ACTION ITEM A:
From the text on web cleaning of imaging surfaces, list every kind of added ingredient that it says the developers may contain.
ACTION ITEM B:
Transcribe word for word the passage of the text on web cleaning of imaging surfaces starting with "FIG. 2 depicts" and going on through "takeup roll 31.".

FIG. 2 depicts the cleaning portion of a schematic view of the technique according to this invention in which an electrostatographic imaging surface 36, is in contact with cleaning web 30, advanced in countercurrent direction to the imaging surface. In this embodiment, the liquid cleaning material 34, in bath 35, is applied to the cleaning web 30, held in the cleaning bath by roller 33, but out of contact with the imaging surface. The cleaning web is advanced from a supply roll 37, through idler rollers 32 in contact with the imaging surface and thereafter advanced through the cleaning liquid bath 35, and again advanced past the imaging surface by idler 32, on to takeup roll 31.

The embodiment shown in FIG. 3 is an alternative to the cleaning system of this invention in which two web cleaning stations are provided. In the direction of movement of the electrostatographic imaging surface, after transfer of the developed image in image configuration to a receiver sheet, the imaging surface 41, first comes in contact with fibrous web 44, having absorbed therein cleaning liquid. The cleaning liquid 43, is supplied from bath 45, by immersing the fibrous web supply roll 42, in the bath. The fibrous web is supported in contact with the imaging surface by means of idler 47, and is stored when dirty on takeup roll 46. Following cleaning with the cleaning liquid, the imaging surface may be in moving contact with dry absorbent fibrous web 49, supplied from supply roll 51, and held in wiping contact with the imaging surface by means of idlers 48, and stored after use by means of takeup roll 50. This embodiment provides an initial cleaning of the imaging surface by cleaning web 44, with cleaning liquid 43, followed by a cleaning with a dry fibrous web.

The cleaning technique and apparatus according to the instant invention has been found to be particularly effective in the cleaning of aqueous liquid developers from electrostatographic imaging surfaces. By aqueous development or aqueous developers, it is intended to define that group of liquid developers which are water compatible and which therefore include liquid compositions based upon water, glycerin and suitable water compatible alcohols, glycols, polyols and other well known polar liquids. Any suitable developer from this class may be employed. Typically, the developers for which this cleaning system is effective have a conductivity of from about 10.sup..sup.-4 (ohm-cm).sup..sup.-1 to about 10.sup..sup.-10 (ohm-cm).sup..sup.-1. Typical developer vehicles within this group providing these properties include: glycerol; polypropylene glycol; 2,5 hexanediol; methanol; ethanol; propanol; isopropanol; 1,4 dioxane; acetic anhydride; formic acid; glyoxal; mono, di and tri ethanol amine; butyl formate; eugenol; acetyl acetone; and diethylene glycol mono ethyl ether and glycerin. In addition, as is well known in the art, the developers may contain one or more secondary vehicles, dispersants, pigments or dyes, viscosity controlling agents or additives which contribute to fixing the pigment on the copy paper.

EXTRACTED DATA:
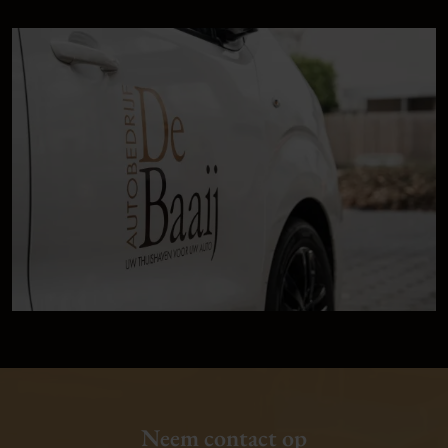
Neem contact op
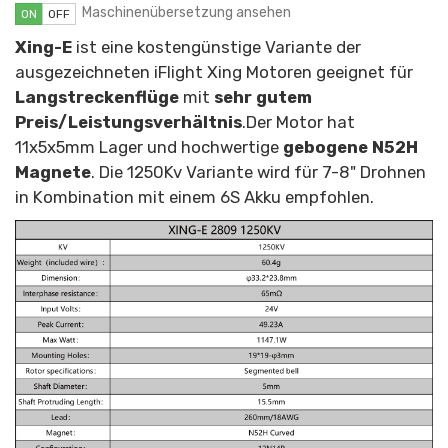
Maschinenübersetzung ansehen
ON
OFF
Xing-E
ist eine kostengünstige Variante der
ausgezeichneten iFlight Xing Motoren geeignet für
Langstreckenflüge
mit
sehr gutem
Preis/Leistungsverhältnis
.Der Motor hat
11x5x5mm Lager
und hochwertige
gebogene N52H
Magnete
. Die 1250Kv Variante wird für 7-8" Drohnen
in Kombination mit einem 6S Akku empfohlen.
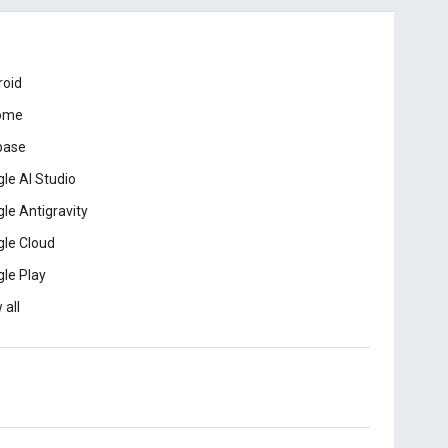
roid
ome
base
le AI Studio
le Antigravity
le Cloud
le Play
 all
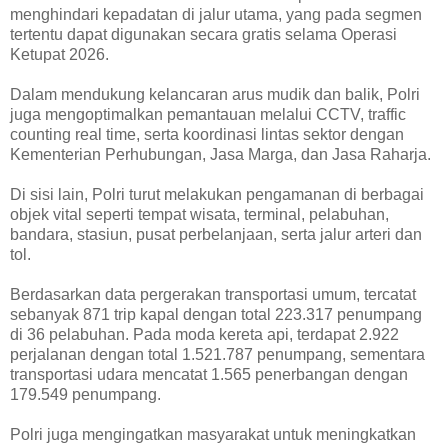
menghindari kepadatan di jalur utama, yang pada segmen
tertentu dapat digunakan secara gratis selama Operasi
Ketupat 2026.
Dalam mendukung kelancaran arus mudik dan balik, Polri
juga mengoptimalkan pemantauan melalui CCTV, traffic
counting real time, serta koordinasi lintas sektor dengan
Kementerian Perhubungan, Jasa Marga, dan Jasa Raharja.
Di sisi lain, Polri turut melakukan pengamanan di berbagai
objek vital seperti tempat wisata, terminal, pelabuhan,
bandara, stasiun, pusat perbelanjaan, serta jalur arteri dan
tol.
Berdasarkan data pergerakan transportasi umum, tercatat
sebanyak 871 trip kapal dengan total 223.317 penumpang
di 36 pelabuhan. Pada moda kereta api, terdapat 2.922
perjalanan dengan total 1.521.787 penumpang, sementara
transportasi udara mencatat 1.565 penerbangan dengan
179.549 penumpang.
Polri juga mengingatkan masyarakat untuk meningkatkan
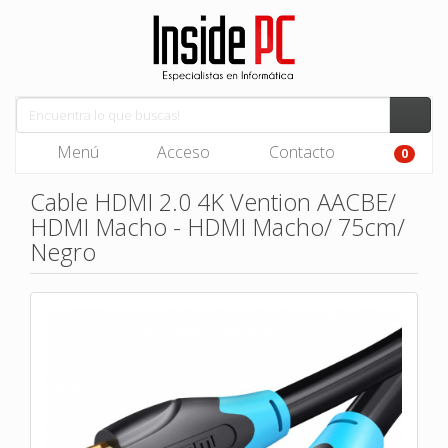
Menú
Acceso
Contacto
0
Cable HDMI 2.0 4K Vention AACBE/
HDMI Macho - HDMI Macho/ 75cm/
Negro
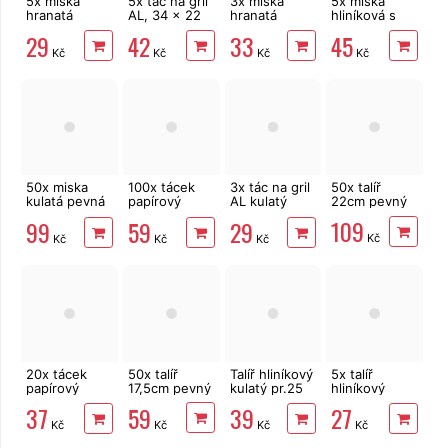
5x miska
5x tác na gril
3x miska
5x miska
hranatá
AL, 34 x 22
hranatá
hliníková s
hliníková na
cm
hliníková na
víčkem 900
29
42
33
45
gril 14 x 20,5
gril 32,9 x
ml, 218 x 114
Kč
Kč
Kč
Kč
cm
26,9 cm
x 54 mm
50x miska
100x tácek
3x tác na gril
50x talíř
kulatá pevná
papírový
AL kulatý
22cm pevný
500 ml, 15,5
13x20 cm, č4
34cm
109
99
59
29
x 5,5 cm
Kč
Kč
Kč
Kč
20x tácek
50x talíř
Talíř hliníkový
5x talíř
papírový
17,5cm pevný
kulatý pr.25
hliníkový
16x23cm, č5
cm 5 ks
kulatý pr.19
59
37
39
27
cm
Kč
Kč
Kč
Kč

EXERCISE OUTPUT A:
- Secondary vehicles
- Dispersants
- Pigments or dyes
- Viscosity controlling agents
- Additives which contribute to fixing the pigment on the copy paper

EXERCISE OUTPUT B:
FIG. 2 depicts the cleaning portion of a schematic view of the technique according to this invention in which an electrostatographic imaging surface 36, is in contact with cleaning web 30, advanced in countercurrent direction to the imaging surface. In this embodiment, the liquid cleaning material 34, in bath 35, is applied to the cleaning web 30, held in the cleaning bath by roller 33, but out of contact with the imaging surface. The cleaning web is advanced from a supply roll 37, through idler rollers 32 in contact with the imaging surface and thereafter advanced through the cleaning liquid bath 35, and again advanced past the imaging surface by idler 32, on to takeup roll 31.